Wenn der Kunde die Ware tatsächlich haben möchte, muss er online den Kauf in seinem Portal bestätigen, wie gehabt, oder den Rest zurücksenden (wie gehabt).

Und als Umgehungslösung könnte der Anbieter doch einfach auf dem Smartphone des Kunden die Bestätigung anfordern, so wie es für einige Vorgänge heute schon üblich ist(z.B. Passwortänderung, PaypAll-Zahlungseingang) ?

Grüße
Frank Pohl
Günther Mohr Von: Günther Mohr Expertenprofil , BusinessXcel Relation Browser Zu: Experten: Amazons Dash-Button ist rechtswidrig 02.09.2016
Den Befürchtungen des Experten kann erst zustimmen, wenn man alle Details kennt. Kommt der Kauf unter PRIME zustande, so kann Amazon das gelassen angehen. Wird es denn bei dieser Konstruktion demnächst ergänzte AGB-Änderungen geben? Wieder ein Beleg, dass innovative Techniken mit Verbrauchernutzen durch wenig sinnvollen Paternalismus als German Angstmodell gestoppt wird? Ein Taschenbuch für 3 EUR mit 10 Mausklicks bei einem lahmen Internet? Forget it.

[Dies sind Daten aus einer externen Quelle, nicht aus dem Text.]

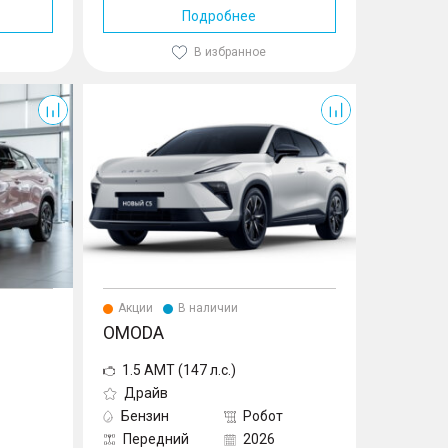
Подробнее
В избранное
Акции
В наличии
OMODA
1.5 AMT (147 л.с.)
Драйв
Бензин
Робот
Передний
2026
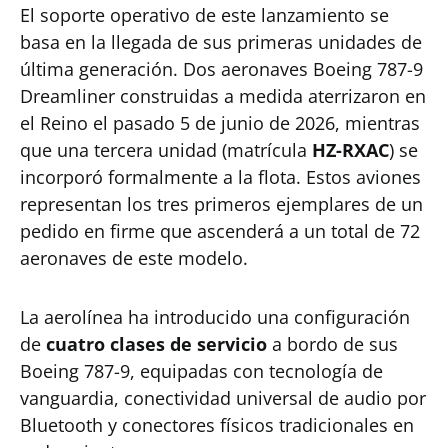
El soporte operativo de este lanzamiento se
basa en la llegada de sus primeras unidades de
última generación. Dos aeronaves Boeing 787-9
Dreamliner construidas a medida aterrizaron en
el Reino el pasado 5 de junio de 2026, mientras
que una tercera unidad (matrícula
HZ-RXAC
) se
incorporó formalmente a la flota. Estos aviones
representan los tres primeros ejemplares de un
pedido en firme que ascenderá a un total de 72
aeronaves de este modelo.
La aerolínea ha introducido una configuración
de
cuatro clases de servicio
a bordo de sus
Boeing 787-9, equipadas con tecnología de
vanguardia, conectividad universal de audio por
Bluetooth y conectores físicos tradicionales en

Der Dash-Button ist das Äquivalent zu der gegenwärtigen Verfahrensweise der Bestellung bei Amazon und der registrierte Kunde weiß das, alternativ kann er es ja lassen, weil er mündig ist.
kein Bild hochgeladen Von: Ulf Froitzheim, UJF.biz Zu: Experten: Amazons Dash-Button ist rechtswidrig 04.09.2016
Mir erschließt sich der Sinn eines solchen Knopfes überhaupt nicht. In unserem Haushalt gibt es schätzungsweise 300 Produkte, die wir sporadisch nachkaufen. Wer will 300 Nägel in die Wände hauen, um sie mit diesen Dingern zuzupflastern? Ich würde es ja verstehen, wenn es eine App gäbe, mit der man die Barcodes der nachzukaufenden Produkte scannt und damit in den Warenkorb für die nächste Bestellung legt. Dinge wie Waschpulver und Rasierklingen kauft man bei dm oder Rossmann, wo man ohnehin öfters hingeht.